DATA UNDER STUDY.
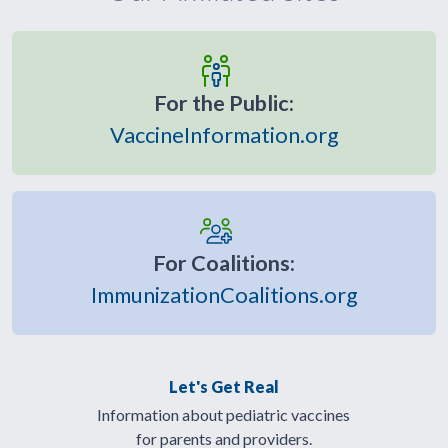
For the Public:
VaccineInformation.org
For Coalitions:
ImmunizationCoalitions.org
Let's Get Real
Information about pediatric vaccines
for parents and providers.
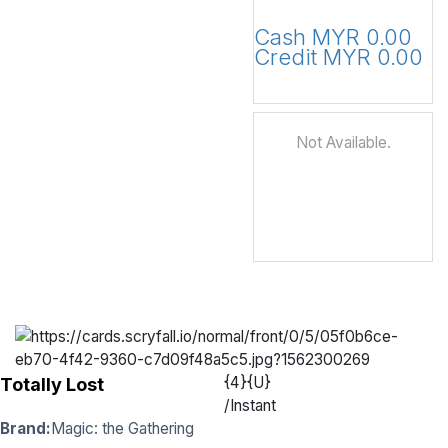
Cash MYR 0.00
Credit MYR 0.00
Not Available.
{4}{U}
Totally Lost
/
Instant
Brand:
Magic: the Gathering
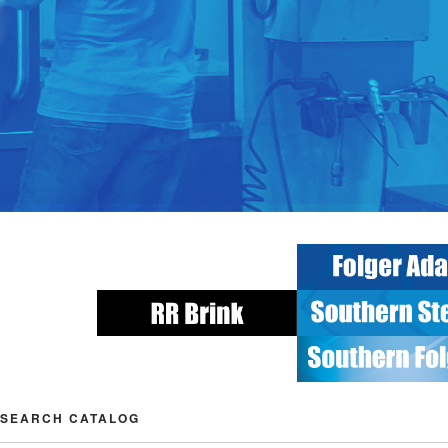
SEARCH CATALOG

---

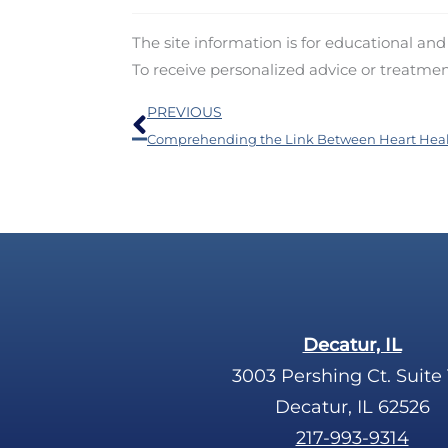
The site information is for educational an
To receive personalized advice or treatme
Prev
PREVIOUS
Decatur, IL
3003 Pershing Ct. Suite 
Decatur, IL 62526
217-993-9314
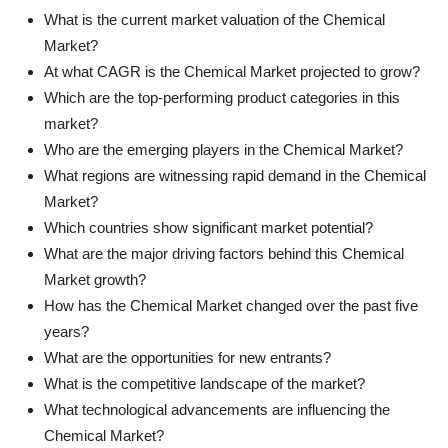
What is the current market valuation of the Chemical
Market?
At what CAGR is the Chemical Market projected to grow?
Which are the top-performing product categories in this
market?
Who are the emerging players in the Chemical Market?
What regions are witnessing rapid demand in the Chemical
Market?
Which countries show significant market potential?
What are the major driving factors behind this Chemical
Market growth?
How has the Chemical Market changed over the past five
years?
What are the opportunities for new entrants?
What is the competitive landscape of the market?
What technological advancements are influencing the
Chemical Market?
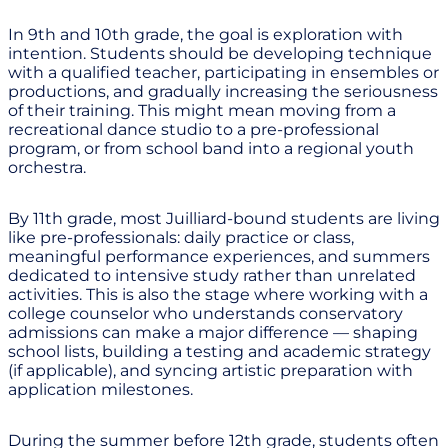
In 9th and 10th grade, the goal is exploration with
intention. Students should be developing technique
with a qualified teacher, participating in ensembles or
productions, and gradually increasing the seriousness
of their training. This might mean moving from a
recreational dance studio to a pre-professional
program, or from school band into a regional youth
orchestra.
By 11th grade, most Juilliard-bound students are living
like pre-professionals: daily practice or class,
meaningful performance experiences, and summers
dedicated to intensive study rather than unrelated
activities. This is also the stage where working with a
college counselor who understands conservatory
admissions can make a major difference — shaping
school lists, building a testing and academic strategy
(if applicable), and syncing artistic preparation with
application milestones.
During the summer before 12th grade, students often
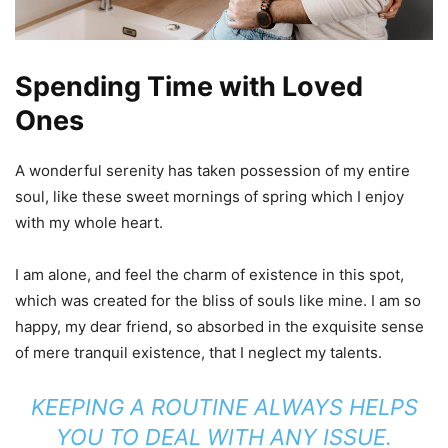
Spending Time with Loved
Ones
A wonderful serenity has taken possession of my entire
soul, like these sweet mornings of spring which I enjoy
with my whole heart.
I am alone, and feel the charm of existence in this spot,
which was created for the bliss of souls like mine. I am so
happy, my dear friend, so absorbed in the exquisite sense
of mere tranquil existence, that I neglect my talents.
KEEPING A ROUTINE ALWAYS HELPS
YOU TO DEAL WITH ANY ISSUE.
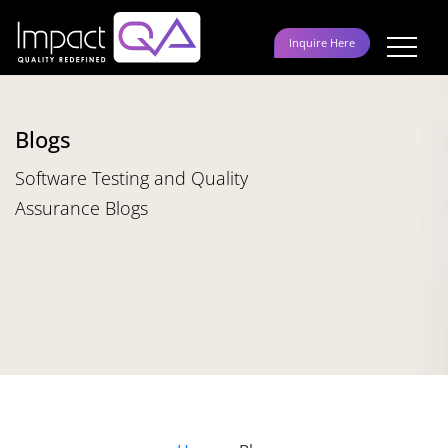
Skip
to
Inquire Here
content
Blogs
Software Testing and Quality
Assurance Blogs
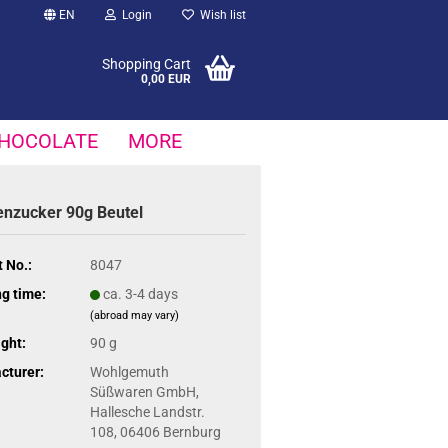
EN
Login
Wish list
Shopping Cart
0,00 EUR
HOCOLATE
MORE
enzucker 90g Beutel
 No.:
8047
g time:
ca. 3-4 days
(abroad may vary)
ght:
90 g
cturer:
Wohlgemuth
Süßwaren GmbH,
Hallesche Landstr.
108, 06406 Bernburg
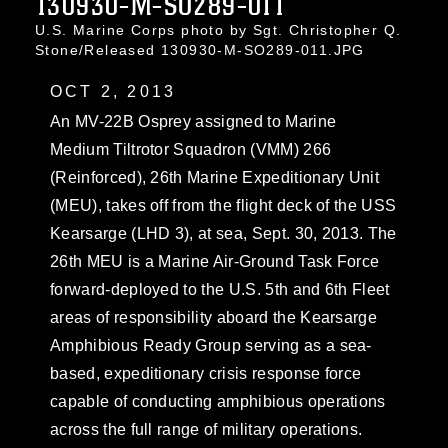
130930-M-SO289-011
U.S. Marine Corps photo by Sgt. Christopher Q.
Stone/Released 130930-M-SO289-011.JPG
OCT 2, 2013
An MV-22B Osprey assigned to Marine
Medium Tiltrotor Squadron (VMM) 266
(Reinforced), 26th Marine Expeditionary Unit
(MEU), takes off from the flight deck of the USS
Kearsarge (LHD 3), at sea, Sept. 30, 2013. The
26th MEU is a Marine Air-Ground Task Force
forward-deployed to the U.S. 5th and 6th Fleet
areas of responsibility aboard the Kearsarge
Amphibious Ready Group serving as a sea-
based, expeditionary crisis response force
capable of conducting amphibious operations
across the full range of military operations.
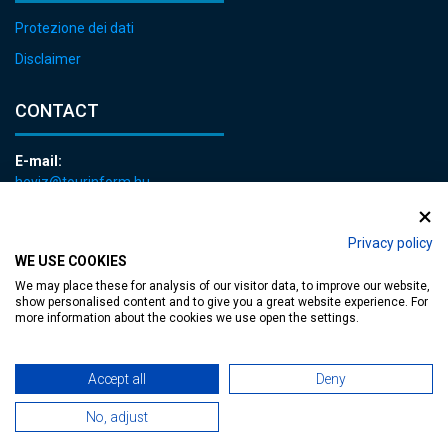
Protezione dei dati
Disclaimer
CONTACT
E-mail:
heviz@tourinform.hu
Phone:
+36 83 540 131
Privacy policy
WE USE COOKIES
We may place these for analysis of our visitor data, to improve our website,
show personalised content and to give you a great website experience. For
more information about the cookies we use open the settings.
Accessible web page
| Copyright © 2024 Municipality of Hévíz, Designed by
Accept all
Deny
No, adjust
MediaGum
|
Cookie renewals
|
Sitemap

WHAT YOU WILL DO.
Where a line of the listing holds the string "operations", copy that line.

REPLY.
capable of conducting amphibious operations
across the full range of military operations.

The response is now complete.